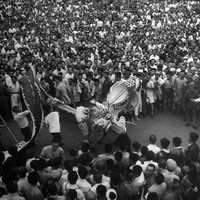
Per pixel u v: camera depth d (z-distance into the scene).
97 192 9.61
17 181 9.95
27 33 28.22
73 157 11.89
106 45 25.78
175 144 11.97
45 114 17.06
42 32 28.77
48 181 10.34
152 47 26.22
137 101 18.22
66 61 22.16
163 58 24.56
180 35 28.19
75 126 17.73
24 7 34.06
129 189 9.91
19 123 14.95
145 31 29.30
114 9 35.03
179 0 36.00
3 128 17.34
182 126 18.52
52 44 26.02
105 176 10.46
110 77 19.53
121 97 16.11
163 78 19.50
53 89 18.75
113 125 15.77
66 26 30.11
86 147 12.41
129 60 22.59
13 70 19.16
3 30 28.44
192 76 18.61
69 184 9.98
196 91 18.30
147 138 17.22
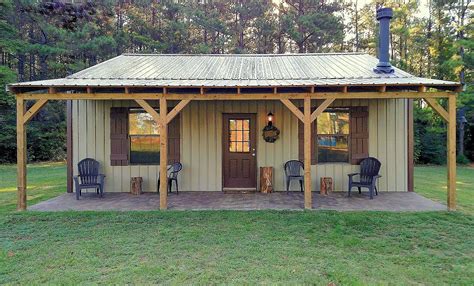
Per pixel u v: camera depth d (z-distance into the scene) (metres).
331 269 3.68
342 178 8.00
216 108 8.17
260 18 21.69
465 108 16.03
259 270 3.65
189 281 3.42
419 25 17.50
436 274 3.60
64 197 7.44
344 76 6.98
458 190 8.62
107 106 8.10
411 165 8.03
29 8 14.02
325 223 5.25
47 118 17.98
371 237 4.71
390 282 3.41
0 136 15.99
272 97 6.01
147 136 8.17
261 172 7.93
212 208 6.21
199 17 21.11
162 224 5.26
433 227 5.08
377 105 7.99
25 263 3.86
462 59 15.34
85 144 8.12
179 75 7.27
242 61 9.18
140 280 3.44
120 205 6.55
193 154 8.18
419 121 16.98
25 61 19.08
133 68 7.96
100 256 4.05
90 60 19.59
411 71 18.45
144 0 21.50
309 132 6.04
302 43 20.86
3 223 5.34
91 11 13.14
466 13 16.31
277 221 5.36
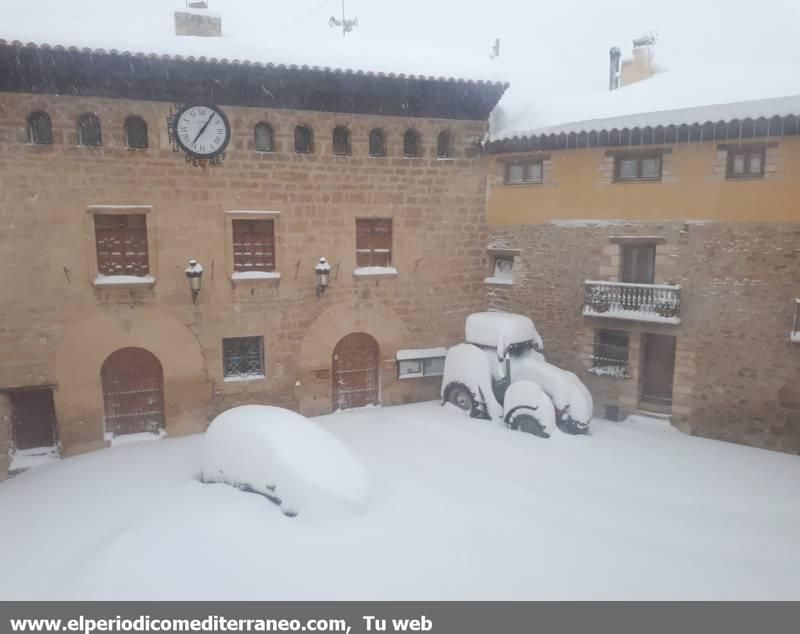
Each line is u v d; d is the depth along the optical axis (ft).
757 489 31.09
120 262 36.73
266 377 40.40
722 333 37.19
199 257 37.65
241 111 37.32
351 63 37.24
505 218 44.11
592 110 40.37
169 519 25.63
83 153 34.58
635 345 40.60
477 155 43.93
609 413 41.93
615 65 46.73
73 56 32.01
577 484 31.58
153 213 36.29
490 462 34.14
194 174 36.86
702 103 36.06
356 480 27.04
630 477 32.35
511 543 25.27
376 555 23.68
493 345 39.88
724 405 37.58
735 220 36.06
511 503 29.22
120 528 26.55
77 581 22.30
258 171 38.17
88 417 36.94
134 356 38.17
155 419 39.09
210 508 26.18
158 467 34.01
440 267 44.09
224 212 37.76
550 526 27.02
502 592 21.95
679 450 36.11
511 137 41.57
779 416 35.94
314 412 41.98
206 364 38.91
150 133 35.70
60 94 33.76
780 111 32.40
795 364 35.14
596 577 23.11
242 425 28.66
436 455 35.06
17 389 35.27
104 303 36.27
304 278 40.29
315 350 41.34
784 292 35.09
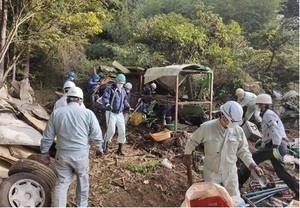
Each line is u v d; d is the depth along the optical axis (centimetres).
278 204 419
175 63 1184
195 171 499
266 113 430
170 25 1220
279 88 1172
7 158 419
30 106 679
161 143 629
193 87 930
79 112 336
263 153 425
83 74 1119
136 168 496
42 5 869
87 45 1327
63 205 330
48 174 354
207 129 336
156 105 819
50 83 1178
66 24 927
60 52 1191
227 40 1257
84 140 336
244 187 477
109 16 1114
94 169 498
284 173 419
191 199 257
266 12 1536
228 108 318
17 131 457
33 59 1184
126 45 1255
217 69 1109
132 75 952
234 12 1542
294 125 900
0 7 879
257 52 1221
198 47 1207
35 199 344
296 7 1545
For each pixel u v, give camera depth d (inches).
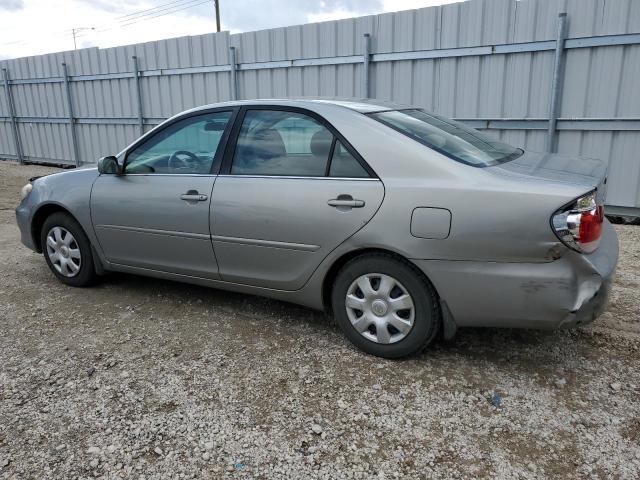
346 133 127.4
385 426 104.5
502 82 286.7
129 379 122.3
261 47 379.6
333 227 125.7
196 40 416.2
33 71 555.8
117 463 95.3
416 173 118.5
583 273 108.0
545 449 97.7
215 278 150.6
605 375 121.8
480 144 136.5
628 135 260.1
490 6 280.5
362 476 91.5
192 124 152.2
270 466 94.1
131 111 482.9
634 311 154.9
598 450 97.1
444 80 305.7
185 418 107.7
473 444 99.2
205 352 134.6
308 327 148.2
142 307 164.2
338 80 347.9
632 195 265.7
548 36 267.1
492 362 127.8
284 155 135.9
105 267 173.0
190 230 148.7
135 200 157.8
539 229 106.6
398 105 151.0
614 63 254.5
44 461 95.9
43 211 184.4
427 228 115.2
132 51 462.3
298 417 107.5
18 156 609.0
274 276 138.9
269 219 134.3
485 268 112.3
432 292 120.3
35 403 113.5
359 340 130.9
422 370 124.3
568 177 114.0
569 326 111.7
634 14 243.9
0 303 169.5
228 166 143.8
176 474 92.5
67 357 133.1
────────────────────────────────────────
Everything in the listing above must be retyped exactly, except for the pictures.

Per pixel u v: camera depth d (z-distance into the scene).
97 192 9.61
17 181 9.95
27 33 28.22
73 157 11.89
106 45 25.78
175 144 11.97
45 114 17.06
42 32 28.77
48 181 10.34
152 47 26.22
137 101 18.22
66 61 22.16
163 58 24.56
180 35 28.19
75 126 17.73
24 7 34.06
129 189 9.91
19 123 14.95
145 31 29.30
114 9 35.03
179 0 36.00
3 128 17.34
182 126 18.52
52 44 26.02
105 176 10.46
110 77 19.53
121 97 16.11
163 78 19.50
53 89 18.75
113 125 15.77
66 26 30.11
86 147 12.41
129 60 22.59
13 70 19.16
3 30 28.44
192 76 18.61
69 184 9.98
196 91 18.30
147 138 17.22
Per pixel u v: camera depth d (z-distance into the scene) (metres).
331 269 3.68
342 178 8.00
216 108 8.17
260 18 21.69
465 108 16.03
259 270 3.65
189 281 3.42
419 25 17.50
436 274 3.60
64 197 7.44
344 76 6.98
458 190 8.62
107 106 8.10
411 165 8.03
29 8 14.02
325 223 5.25
47 118 17.98
371 237 4.71
390 282 3.41
0 136 15.99
272 97 6.01
147 136 8.17
261 172 7.93
212 208 6.21
199 17 21.11
162 224 5.26
433 227 5.08
377 105 7.99
25 263 3.86
462 59 15.34
85 144 8.12
179 75 7.27
242 61 9.18
140 280 3.44
120 205 6.55
193 154 8.18
419 121 16.98
25 61 19.08
133 68 7.96
100 256 4.05
90 60 19.59
411 71 18.45
144 0 21.50
309 132 6.04
302 43 20.86
3 223 5.34
91 11 13.14
466 13 16.31
277 221 5.36
Each line is u v d; d is the depth along the optical axis (ft).
757 489 31.09
120 262 36.73
266 377 40.40
722 333 37.19
199 257 37.65
241 111 37.32
351 63 37.24
505 218 44.11
592 110 40.37
169 519 25.63
83 153 34.58
635 345 40.60
477 155 43.93
609 413 41.93
615 65 46.73
73 56 32.01
577 484 31.58
153 213 36.29
490 462 34.14
194 174 36.86
702 103 36.06
356 480 27.04
630 477 32.35
511 543 25.27
376 555 23.68
493 345 39.88
724 405 37.58
735 220 36.06
511 503 29.22
120 528 26.55
77 581 22.30
258 171 38.17
88 417 36.94
134 356 38.17
155 419 39.09
210 508 26.18
158 467 34.01
440 267 44.09
224 212 37.76
550 526 27.02
502 592 21.95
679 450 36.11
511 137 41.57
779 416 35.94
314 412 41.98
206 364 38.91
150 133 35.70
60 94 33.76
780 111 32.40
795 364 35.14
596 577 23.11
242 425 28.66
436 455 35.06
17 389 35.27
104 303 36.27
304 278 40.29
315 350 41.34
784 292 35.09
Each line is u v d; d is the depth along the optical axis (centimetres).
278 204 419
175 63 1184
195 171 499
266 113 430
170 25 1220
279 88 1172
7 158 419
30 106 679
161 143 629
193 87 930
79 112 336
263 153 425
83 74 1119
136 168 496
42 5 869
87 45 1327
63 205 330
48 174 354
207 129 336
156 105 819
50 83 1178
66 24 927
60 52 1191
227 40 1257
84 140 336
244 187 477
109 16 1114
94 169 498
284 173 419
191 199 257
266 12 1536
228 108 318
17 131 457
33 59 1184
126 45 1255
217 69 1109
132 75 952
234 12 1542
294 125 900
0 7 879
257 52 1221
198 47 1207
35 199 344
296 7 1545
For each pixel u v, give camera depth d (inches).
346 133 127.4
385 426 104.5
502 82 286.7
129 379 122.3
261 47 379.6
333 227 125.7
196 40 416.2
33 71 555.8
117 463 95.3
416 173 118.5
583 273 108.0
545 449 97.7
215 278 150.6
605 375 121.8
480 144 136.5
628 135 260.1
490 6 280.5
362 476 91.5
192 124 152.2
270 466 94.1
131 111 482.9
634 311 154.9
598 450 97.1
444 80 305.7
185 418 107.7
473 444 99.2
205 352 134.6
308 327 148.2
142 307 164.2
338 80 347.9
632 195 265.7
548 36 267.1
492 362 127.8
284 155 135.9
105 267 173.0
190 230 148.7
135 200 157.8
539 229 106.6
398 105 151.0
614 63 254.5
44 461 95.9
43 211 184.4
427 228 115.2
132 51 462.3
298 417 107.5
18 156 609.0
274 276 138.9
269 219 134.3
485 268 112.3
432 292 120.3
35 403 113.5
359 340 130.9
422 370 124.3
568 177 114.0
569 326 111.7
634 14 243.9
0 303 169.5
228 166 143.8
176 474 92.5
67 357 133.1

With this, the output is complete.